Esta é uma pequena amostra de frases utilizadas por ex-patroas em uma lista ilegal que circula em grupos de Whatsapp com “motivos” pelos quais recomendam a não contratação de domésticas, babás e cuidadoras em Fortaleza.
Atualizada com frequência, a “lista suja” expõe os nomes de mais de uma centena de trabalhadoras, juntamente com dados sensíveis como RG, CPF e até o nome da mãe, naturalidade e estado civil. A versão mais recente à qual o Diário do Nordeste teve acesso é da sexta-feira, 26 de maio, e reúne 134 nomes.

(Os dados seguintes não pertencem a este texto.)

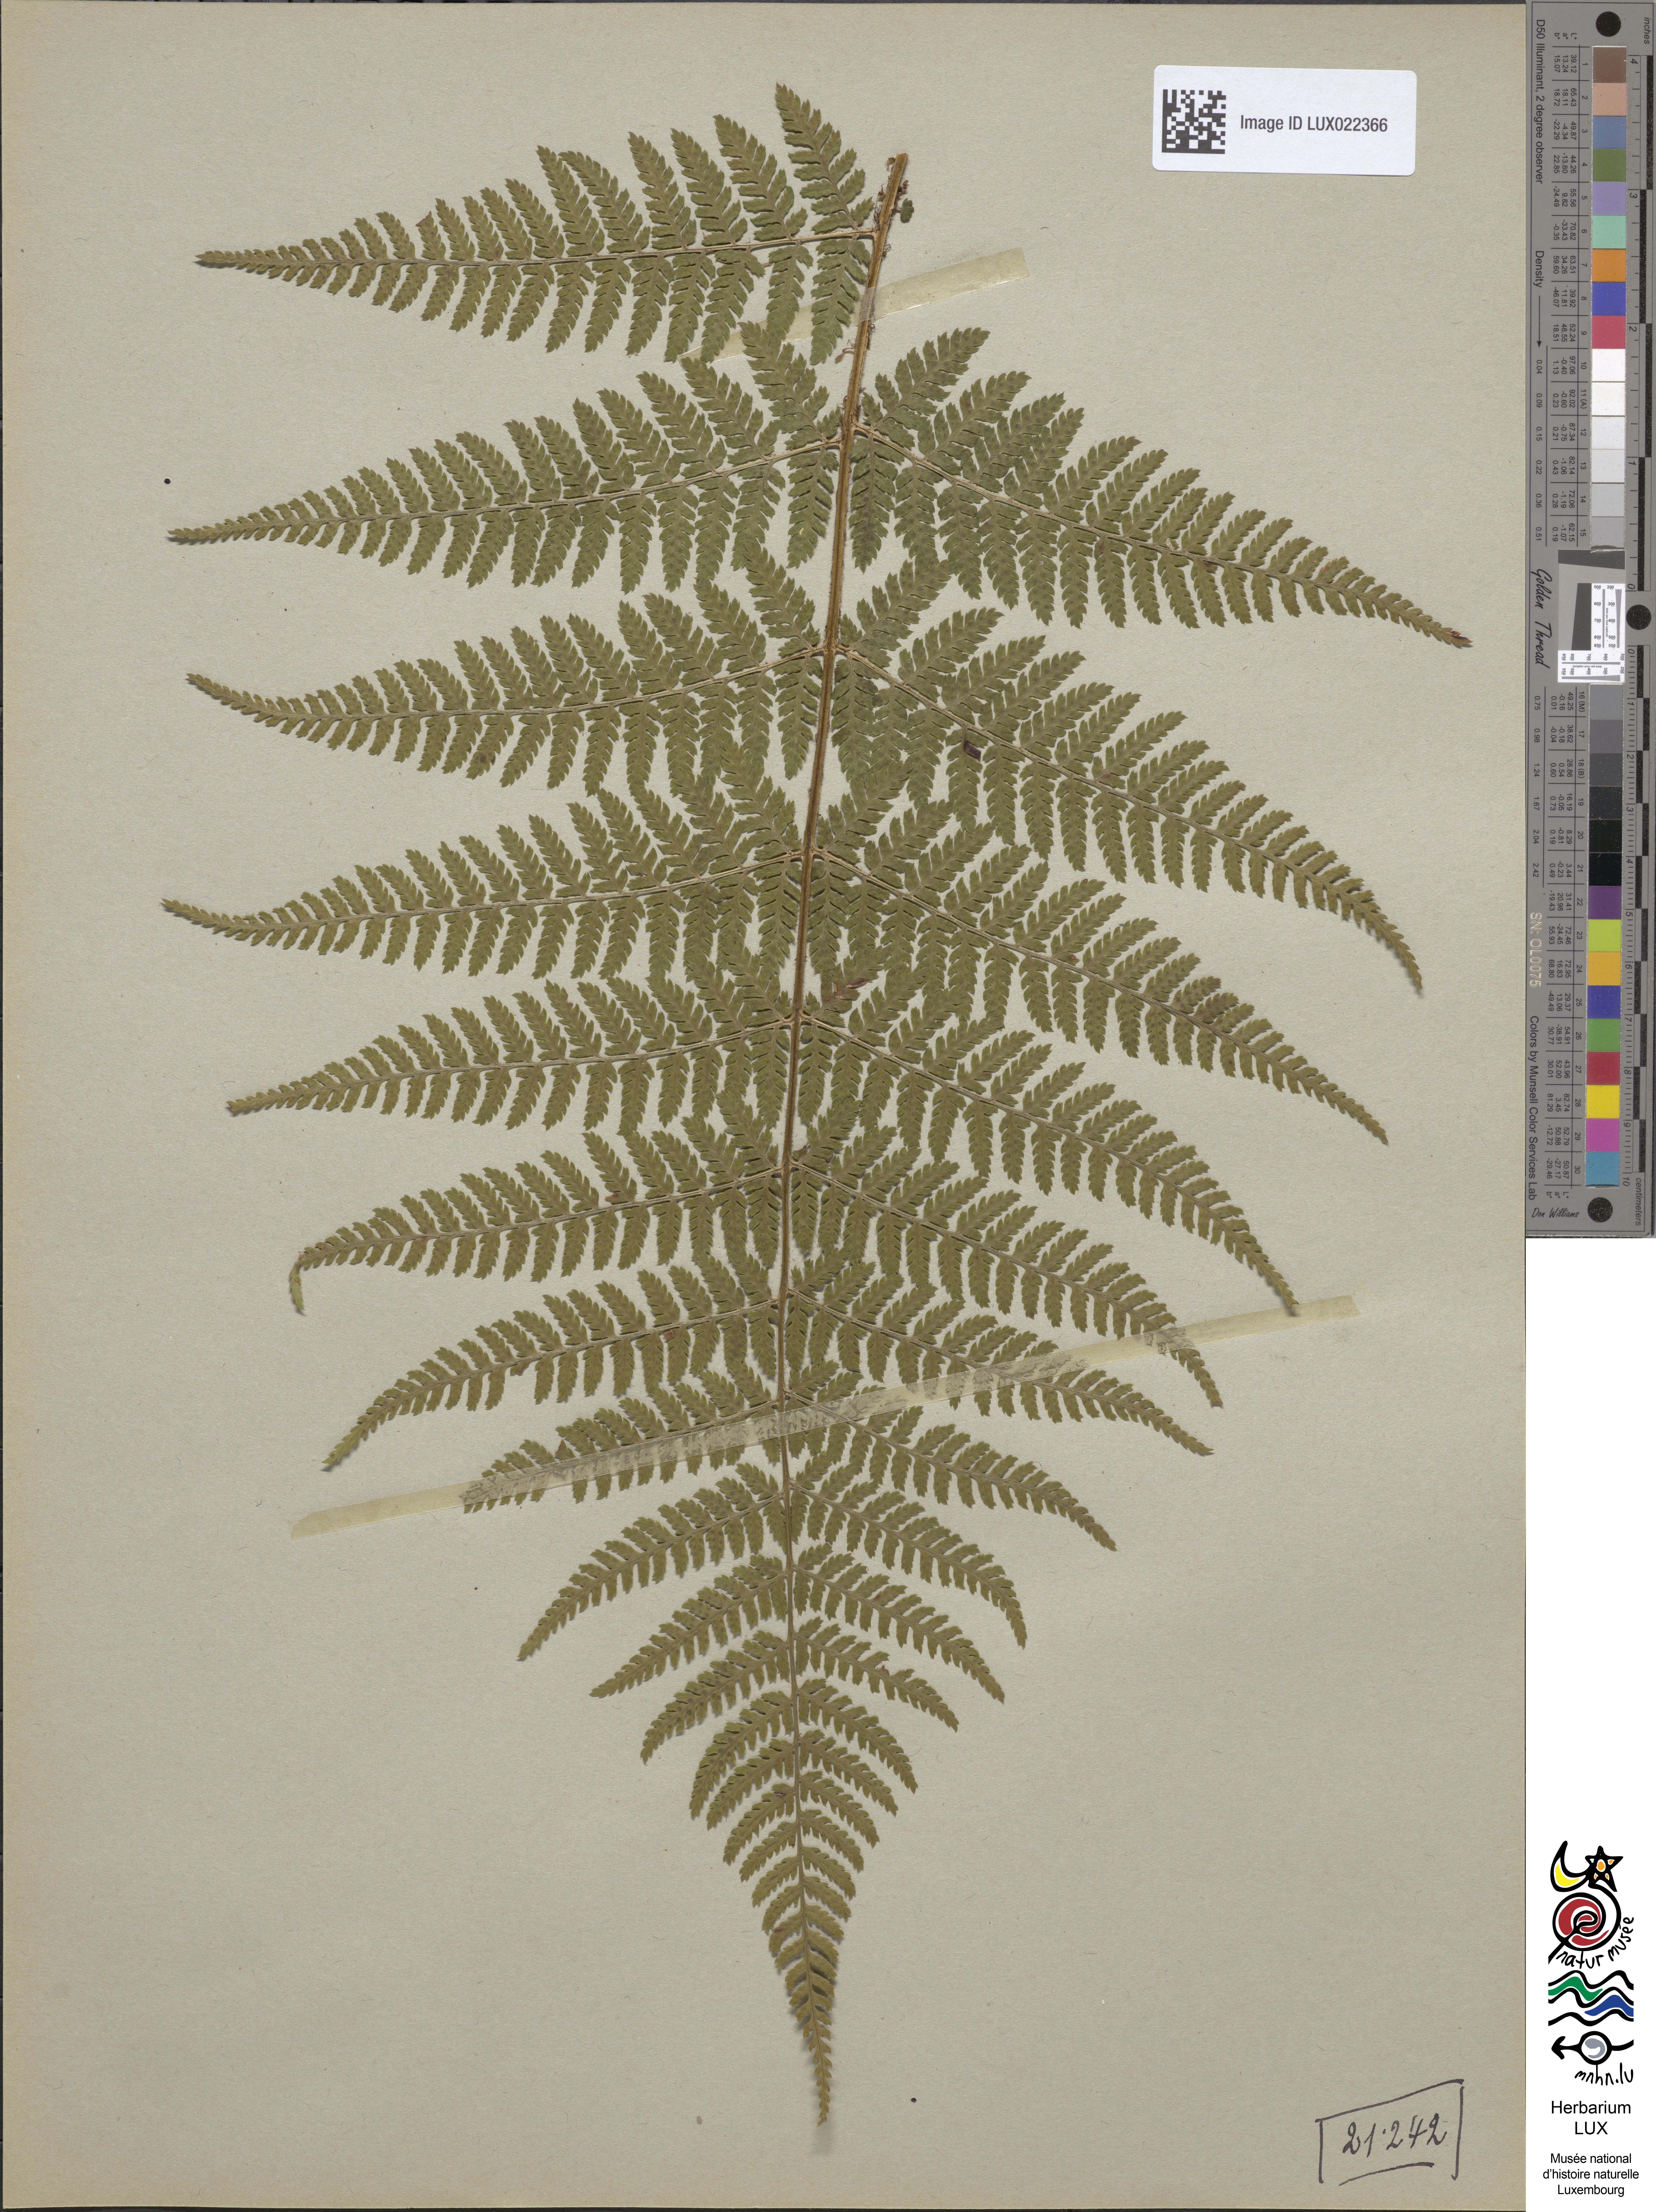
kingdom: Plantae
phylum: Tracheophyta
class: Polypodiopsida
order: Polypodiales
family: Dryopteridaceae
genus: Dryopteris
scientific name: Dryopteris dilatata
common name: Broad buckler-fern
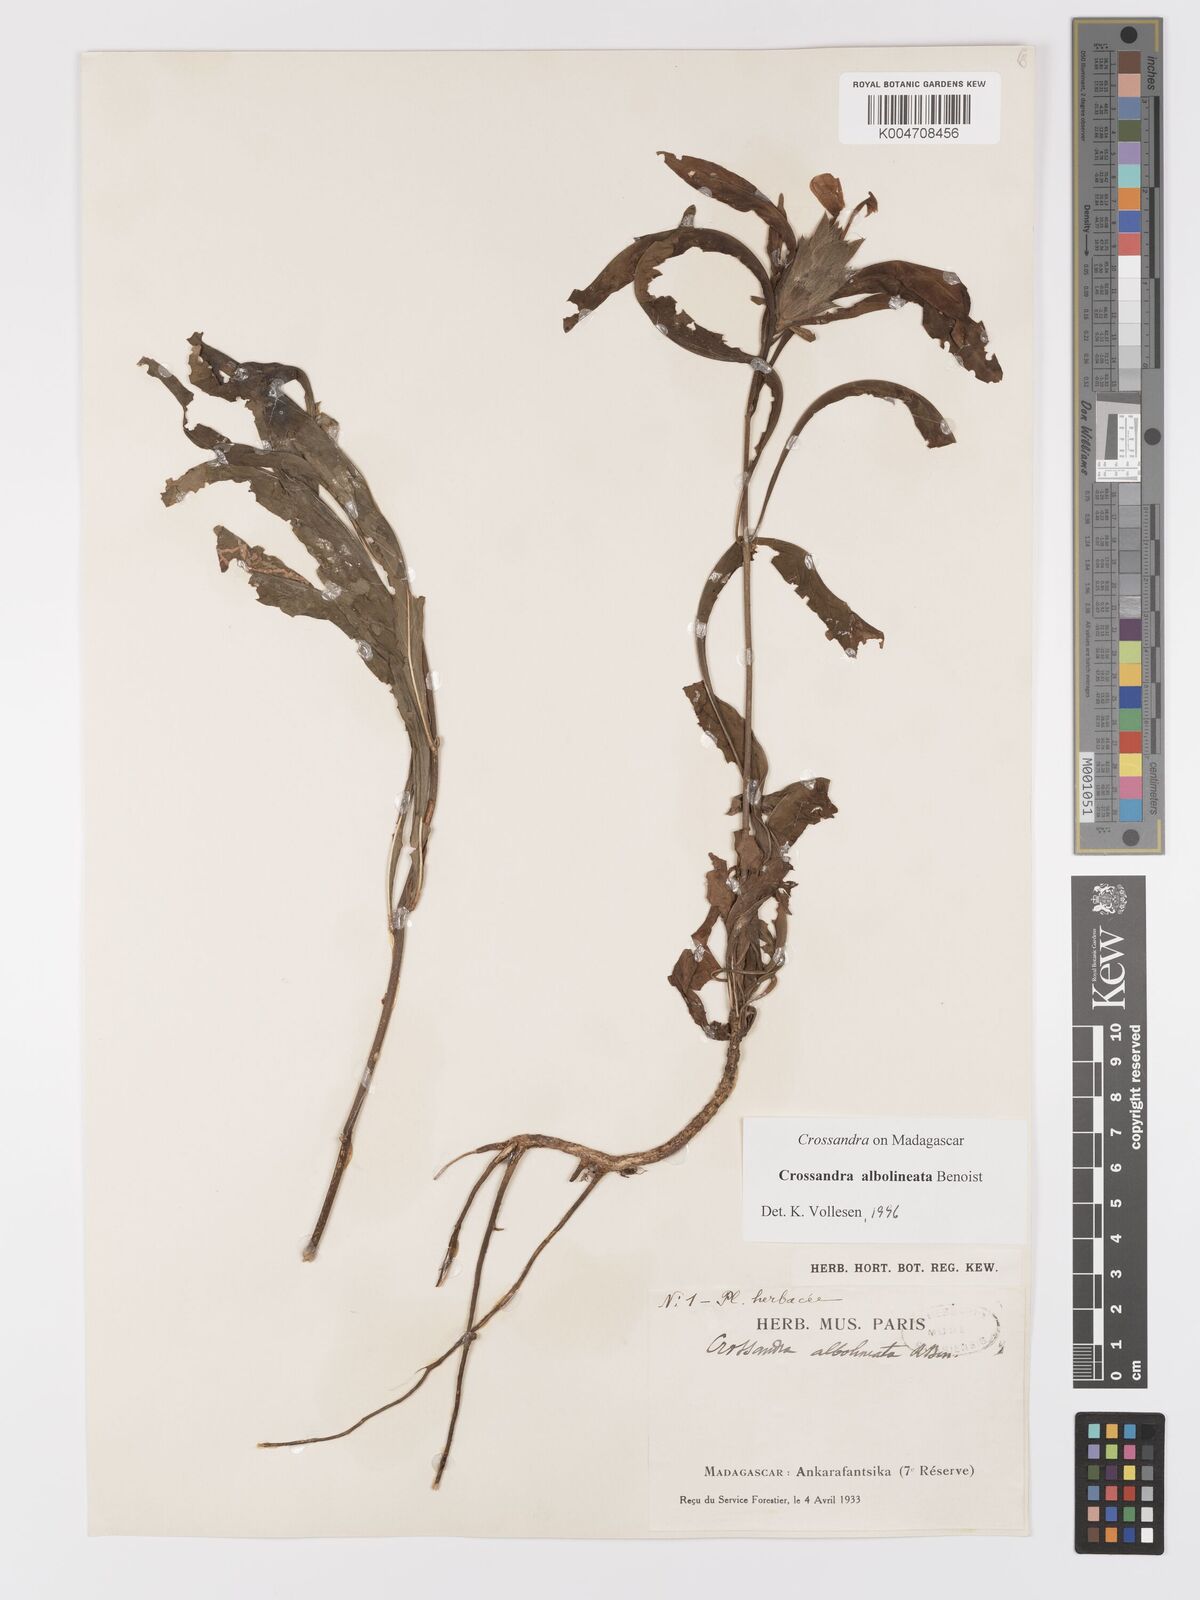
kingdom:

Acusações de golpes, maus-tratos e roubo dividem espaço com xingamentos e com a exposição de dados, de hábitos pessoais e de supostos antecedentes criminais, sem apresentar provas e invadindo a privacidade de ex-funcionárias. “Essas pessoas podem responder por calúnia e difamação”, afirmou, em entrevista ao Diário do Nordeste, a auditora fiscal do Trabalho, Alice Silva.
Antônio de Oliveira Lima, procurador do Ministério Público do Trabalho (MPT), classifica a construção desse tipo de lista como uma prática “inadmissível” e acrescenta que, comprovada a autoria, ela gera indenização por dano moral coletivo.
PREJUÍZOS DE ESTAR NUMA ‘LISTA SUJA’
Sem entrar no mérito das acusações feitas na lista, a auditora explica que o local certo para tomar uma atitude seria uma delegacia e não colocar num grupo do whatsapp. “Isso traz grandes prejuízos a essas trabalhadoras: uma coisa que pode nem ser verdade pode tirá-la do mercado de trabalho. É tirado o direito dessa pessoa de buscar um emprego”, explica.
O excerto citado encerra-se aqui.